Rolf Hochhuth has given our day a controversial and incendiary critcism of the papacy during the Hitler regime in his play The Deputy. This play makes great reading, as it also makes great seeing. It may well be that Rome will decide to play down criticism of the play since it has become increasingly evident that Hochhuth may not have the case against Rome but certainly has a case. Significantly, the hero of the play is a good Roman Catholic, and he has his problem with his own church and with the Holy Father to whom he owes obedience. The heart and compassion of a priest and pastor is thrown into sharp conflict with the diplomatic expediencies of a church that is a world power and frequently a worldly one.

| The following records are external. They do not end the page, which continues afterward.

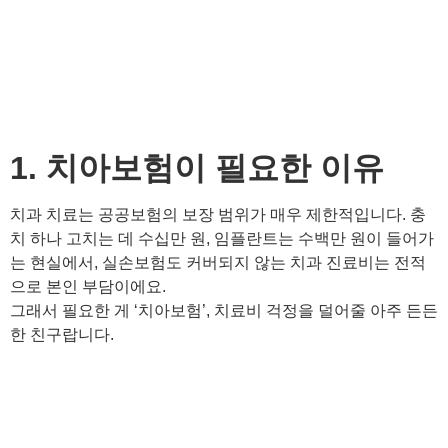
1. 치아보험이 필요한 이유
치과 치료는 공공보험의 보장 범위가 매우 제한적입니다. 충
치 하나 고치는 데 수십만 원, 임플란트는 수백만 원이 들어가
는 현실에서, 실손보험도 커버되지 않는 치과 진료비는 전적
으로 본인 부담이에요.
그래서 필요한 게 ‘치아보험’, 치료비 걱정을 덜어줄 아주 든든
한 친구랍니다.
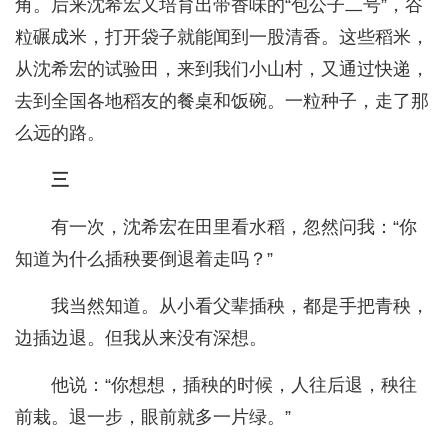
角。后来沈希宏又培育出带香味的“包公子二号”，谷
粒碾成米，打开袋子就能闻到一股清香。这些稻米，
从沈希宏的试验田，来到我们小山村，又通过快递，
去到全国各地稻友的餐桌和饭碗。一粒种子，走了那
么远的路。
三
有一次，沈希宏在田里看水稻，忽然问我：“你
知道为什么插秧要倒退着走吗？”
我当然知道。从小看父辈插秧，都是手把青秧，
边插边退。但我从来没有深想。
他说：“你想想，插秧的时候，人往后退，秧往
前栽。退一步，眼前就多一片绿。”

In The Shoes of the Fisherman we have a novel set in the contemporary world, and in The Deputy we have a play reflecting a problem as recent as the Second World War. In Becket we have a movie (T. S. Eliot’s Murder in the Cathedral is a drama around the same event) and in A Man for All Seasons a play that deal with the inner workings of the church at the time of the Reformation. We have thus a crossing of the centuries but a repetition of the problem. What happens when the individual faces the machine? What happens when the organization that is supposed to be the Body of Christ faces the world? Are not the “problem boys” of these literary masterpieces some variation of a man named Martin Luther? Is not the problem of the church in Rome the same as the problem of your own Protestant denomination when you speak to some social issue like, for example, nuclear warfare? Is not the scientist in The Shoes of the Fisherman a personalization of the old problem of science versus religion? Is he not, indeed, a picture of what confuses a church college when an effort is made to pursue the truth wherever it may lead while being loyal to a church creed?
We are beginning to appreciate Tillich’s insights regarding the “Protestant’s Principle.” It is this principle of freedom for the individual; the ambiguity arises, of course, because no man lives to himself alone. No man has fulfillment without relationships and involvements, and we are faced endlessly with the pressure of our group loyalty and the pressure to say, “Here I stand. God help me.”
Aldous Huxley in his Brave New World is wrestling with the same problem outside the religious context. I am certain the physicists are wondering about it as they observe some indeterminants in physical processes. What makes a new movement in art or music? Our Protestant Principle is a real ferment in Romanism. Recent literature would seem to reflect that Rome is well aware of that fact. And this might be the ground for optimism.